A bill introduced in Congress last week would raise the sanitation standards for foodservice facilities operating inside medical centers that specialize in care for military veterans.

The Requiring Accountability and Inspections for Dining Service Act, or RAID, would require all Veterans Affairs Medical Center kitchens and foodservice areas to meet private sector hospital standards, which are generally the sanitation and safety standards mandated of restaurants. The bill would also take away the VA’s power to self-inspect, requiring quarterly inspections carried out by a national accreditation organization as well as detailed inspection reports submitted by VA directors.

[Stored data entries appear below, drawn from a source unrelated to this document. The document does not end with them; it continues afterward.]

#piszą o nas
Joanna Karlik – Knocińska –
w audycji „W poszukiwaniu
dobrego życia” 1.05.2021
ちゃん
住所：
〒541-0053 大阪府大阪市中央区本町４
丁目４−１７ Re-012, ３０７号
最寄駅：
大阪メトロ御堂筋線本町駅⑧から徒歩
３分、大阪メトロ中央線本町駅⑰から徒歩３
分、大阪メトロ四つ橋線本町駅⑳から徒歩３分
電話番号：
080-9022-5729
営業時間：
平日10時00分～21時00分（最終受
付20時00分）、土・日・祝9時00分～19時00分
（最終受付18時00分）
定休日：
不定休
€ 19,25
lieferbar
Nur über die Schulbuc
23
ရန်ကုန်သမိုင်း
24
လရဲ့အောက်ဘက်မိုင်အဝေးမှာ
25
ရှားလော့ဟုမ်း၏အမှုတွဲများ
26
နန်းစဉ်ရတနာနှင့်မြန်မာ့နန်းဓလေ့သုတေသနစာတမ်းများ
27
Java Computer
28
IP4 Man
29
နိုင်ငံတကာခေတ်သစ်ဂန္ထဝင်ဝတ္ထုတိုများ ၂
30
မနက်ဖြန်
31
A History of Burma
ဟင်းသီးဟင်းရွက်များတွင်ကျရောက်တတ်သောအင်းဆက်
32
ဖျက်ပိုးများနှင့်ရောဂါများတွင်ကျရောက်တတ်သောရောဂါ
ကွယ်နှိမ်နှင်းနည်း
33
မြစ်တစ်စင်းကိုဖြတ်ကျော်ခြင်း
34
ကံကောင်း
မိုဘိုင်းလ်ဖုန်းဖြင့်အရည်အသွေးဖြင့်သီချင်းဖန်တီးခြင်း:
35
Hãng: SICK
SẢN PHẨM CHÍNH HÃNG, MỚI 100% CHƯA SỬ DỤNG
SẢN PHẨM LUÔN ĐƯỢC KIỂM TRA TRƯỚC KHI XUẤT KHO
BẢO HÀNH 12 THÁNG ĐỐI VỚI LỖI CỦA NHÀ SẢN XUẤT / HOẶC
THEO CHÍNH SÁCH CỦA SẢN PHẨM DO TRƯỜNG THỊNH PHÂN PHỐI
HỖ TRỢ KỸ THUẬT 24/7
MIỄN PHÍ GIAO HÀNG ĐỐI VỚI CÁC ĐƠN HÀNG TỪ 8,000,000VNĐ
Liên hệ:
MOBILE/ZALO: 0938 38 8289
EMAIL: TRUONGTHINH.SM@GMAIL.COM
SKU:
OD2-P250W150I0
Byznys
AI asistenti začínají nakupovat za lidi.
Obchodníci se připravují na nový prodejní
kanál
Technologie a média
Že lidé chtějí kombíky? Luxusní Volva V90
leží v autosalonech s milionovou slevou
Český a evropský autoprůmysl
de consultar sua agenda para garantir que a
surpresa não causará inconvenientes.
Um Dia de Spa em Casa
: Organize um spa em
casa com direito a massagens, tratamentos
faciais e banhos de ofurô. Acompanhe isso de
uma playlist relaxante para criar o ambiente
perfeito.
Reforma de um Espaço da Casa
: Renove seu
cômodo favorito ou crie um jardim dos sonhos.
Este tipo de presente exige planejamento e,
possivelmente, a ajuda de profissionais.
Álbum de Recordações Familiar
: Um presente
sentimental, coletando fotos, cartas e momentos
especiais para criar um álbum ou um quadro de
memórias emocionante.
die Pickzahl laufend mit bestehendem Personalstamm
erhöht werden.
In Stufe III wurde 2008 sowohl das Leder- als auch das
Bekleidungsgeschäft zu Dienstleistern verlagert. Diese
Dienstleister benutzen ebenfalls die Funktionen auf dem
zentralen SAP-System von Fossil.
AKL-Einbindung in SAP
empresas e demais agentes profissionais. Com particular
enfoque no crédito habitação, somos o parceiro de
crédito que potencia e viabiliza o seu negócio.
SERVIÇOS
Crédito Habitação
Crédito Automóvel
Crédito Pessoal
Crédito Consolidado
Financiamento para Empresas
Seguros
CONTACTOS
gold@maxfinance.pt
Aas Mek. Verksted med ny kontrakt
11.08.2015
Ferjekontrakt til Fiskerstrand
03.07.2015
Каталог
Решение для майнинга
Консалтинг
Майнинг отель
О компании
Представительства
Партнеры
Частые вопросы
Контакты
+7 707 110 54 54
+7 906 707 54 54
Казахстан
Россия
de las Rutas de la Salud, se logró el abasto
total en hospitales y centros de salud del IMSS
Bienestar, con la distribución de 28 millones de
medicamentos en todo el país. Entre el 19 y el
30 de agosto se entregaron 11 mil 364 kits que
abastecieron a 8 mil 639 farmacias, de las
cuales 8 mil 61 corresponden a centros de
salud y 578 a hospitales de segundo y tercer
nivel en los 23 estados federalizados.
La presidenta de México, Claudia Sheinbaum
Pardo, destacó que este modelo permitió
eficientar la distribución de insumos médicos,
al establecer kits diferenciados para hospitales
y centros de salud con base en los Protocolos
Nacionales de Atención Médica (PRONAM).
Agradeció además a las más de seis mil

The legislation comes after a whistleblower called attention to conditions at Edward Hines Jr. VA Hospital in Chicago. News broke in April that the kitchens were overrun with cockroaches that routinely crawled across food-contact surfaces.

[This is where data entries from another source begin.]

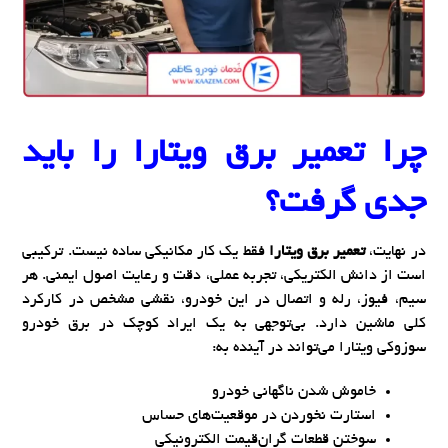
چرا
تعمیر برق ویتارا
را باید
جدی گرفت؟
در نهایت،
تعمیر برق ویتارا
فقط یک کار مکانیکی ساده نیست. ترکیبی
است از دانش الکتریکی، تجربه عملی، دقت و رعایت اصول ایمنی. هر
سیم، فیوز، رله و اتصال در این خودرو، نقشی مشخص در کارکرد
کلی ماشین دارد. بی‌توجهی به یک ایراد کوچک در برق خودرو
سوزوکی ویتارا می‌تواند در آینده به:
خاموش شدن ناگهانی خودرو
استارت نخوردن در موقعیت‌های حساس
سوختن قطعات گران‌قیمت الکترونیکی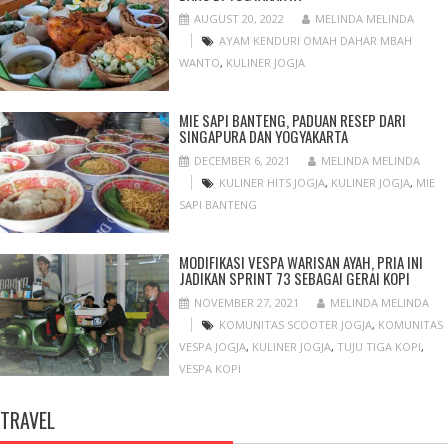
AUGUST 20, 2022
MELINDA MELINDA
AYAM KENDURI OMAH DAHAR MBAH
WANTO
,
KULINER JOGJA
MIE SAPI BANTENG, PADUAN RESEP DARI
SINGAPURA DAN YOGYAKARTA
DECEMBER 6, 2021
MELINDA MELINDA
KULINER HITS JOGJA
,
KULINER JOGJA
,
MIE
SAPI BANTENG
MODIFIKASI VESPA WARISAN AYAH, PRIA INI
JADIKAN SPRINT 73 SEBAGAI GERAI KOPI
NOVEMBER 27, 2021
MELINDA MELINDA
KOMUNITAS SCOOTER JOGJA
,
KOMUNITAS
VESPA JOGJA
,
KULINER JOGJA
,
TUJU TIGA KOPI
,
VESPA KOPI
TRAVEL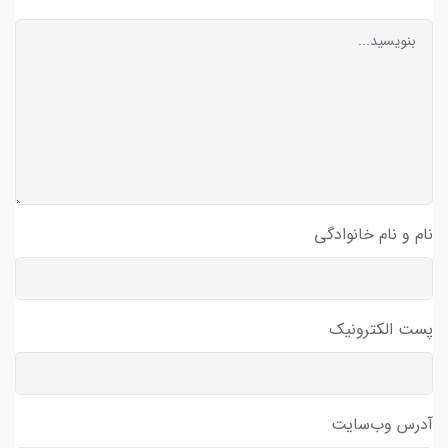
نام و نام خانوادگی
پست الکترونیک
آدرس وب‌سایت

“The workers try to brush the cockroaches off the counters, but the bugs get in the food,” Germaine Clarno, a social worker at Hines, told Fox News.

Several Hines employees attested that the infestation and unsanitary conditions have been a problem for many years, recounting stories of sick and injured veterans being served roaches in their hospital beds.

U.S. Rep. Mike Bost, R-Murphysboro, a member of the House Committee on Veterans' Affairs, introduced the RAID Act. He described it as an effort to improve care and address growing concerns of ineptitude sweeping though the department.

“The thought of roaches and other insects crawling across kitchen countertops where our veterans eat their meals is the stuff of horror movies,” said Bost in a press release. “It’s unacceptable and a slap in the face to our heroes that they could be subjected to substandard eating conditions that would never be tolerated in a private sector hospital.”

Inadequate foodservice facilities are a fraction of the problems that have been discovered within the Department of Veterans Affairs. For the past two years, the department has been accused of corruption and accepting lengthy wait times for medical care.

Bost is not the only official taking a stand against substandard conditions. Sen. Mark Kirk, R-Ill., recently introduced similar legislation on VA Medical Center cleanliness in the U.S. Senate.